Please report every line in the entries that contains the string "IEnvironmentWrapper".

**ENTRIES SHOWN:**
= = = =

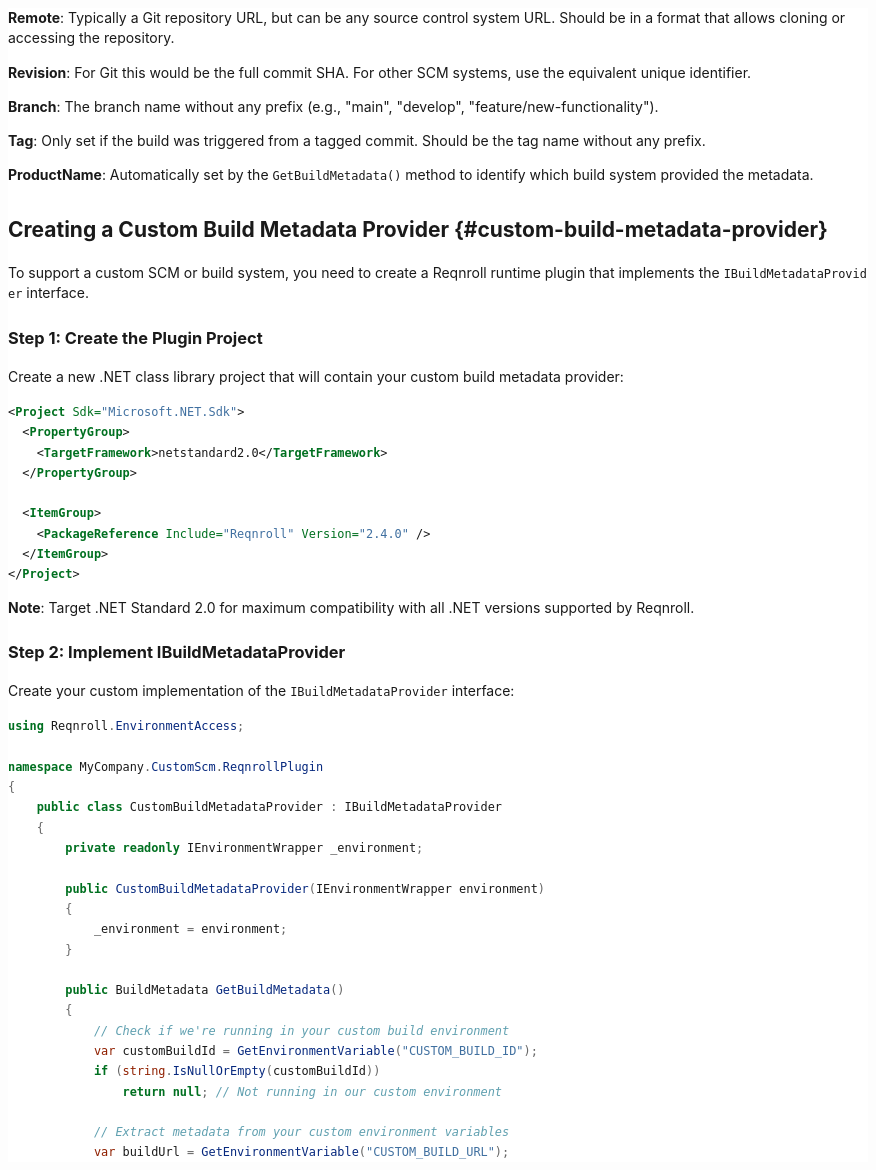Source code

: **Remote**: Typically a Git repository URL, but can be any source control system URL. Should be in a format that allows cloning or accessing the repository.

**Revision**: For Git this would be the full commit SHA. For other SCM systems, use the equivalent unique identifier.

**Branch**: The branch name without any prefix (e.g., "main", "develop", "feature/new-functionality").

**Tag**: Only set if the build was triggered from a tagged commit. Should be the tag name without any prefix.

**ProductName**: Automatically set by the `GetBuildMetadata()` method to identify which build system provided the metadata.

## Creating a Custom Build Metadata Provider {#custom-build-metadata-provider}

To support a custom SCM or build system, you need to create a Reqnroll runtime plugin that implements the `IBuildMetadataProvider` interface.

### Step 1: Create the Plugin Project

Create a new .NET class library project that will contain your custom build metadata provider:

```xml
<Project Sdk="Microsoft.NET.Sdk">
  <PropertyGroup>
    <TargetFramework>netstandard2.0</TargetFramework>
  </PropertyGroup>
  
  <ItemGroup>
    <PackageReference Include="Reqnroll" Version="2.4.0" />
  </ItemGroup>
</Project>
```

**Note**: Target .NET Standard 2.0 for maximum compatibility with all .NET versions supported by Reqnroll.

### Step 2: Implement IBuildMetadataProvider

Create your custom implementation of the `IBuildMetadataProvider` interface:

```csharp
using Reqnroll.EnvironmentAccess;

namespace MyCompany.CustomScm.ReqnrollPlugin
{
    public class CustomBuildMetadataProvider : IBuildMetadataProvider
    {
        private readonly IEnvironmentWrapper _environment;

        public CustomBuildMetadataProvider(IEnvironmentWrapper environment)
        {
            _environment = environment;
        }

        public BuildMetadata GetBuildMetadata()
        {
            // Check if we're running in your custom build environment
            var customBuildId = GetEnvironmentVariable("CUSTOM_BUILD_ID");
            if (string.IsNullOrEmpty(customBuildId))
                return null; // Not running in our custom environment

            // Extract metadata from your custom environment variables
            var buildUrl = GetEnvironmentVariable("CUSTOM_BUILD_URL");
```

= = = =

**EXERCISE ANSWER:**
        private readonly IEnvironmentWrapper _environment;
        public CustomBuildMetadataProvider(IEnvironmentWrapper environment)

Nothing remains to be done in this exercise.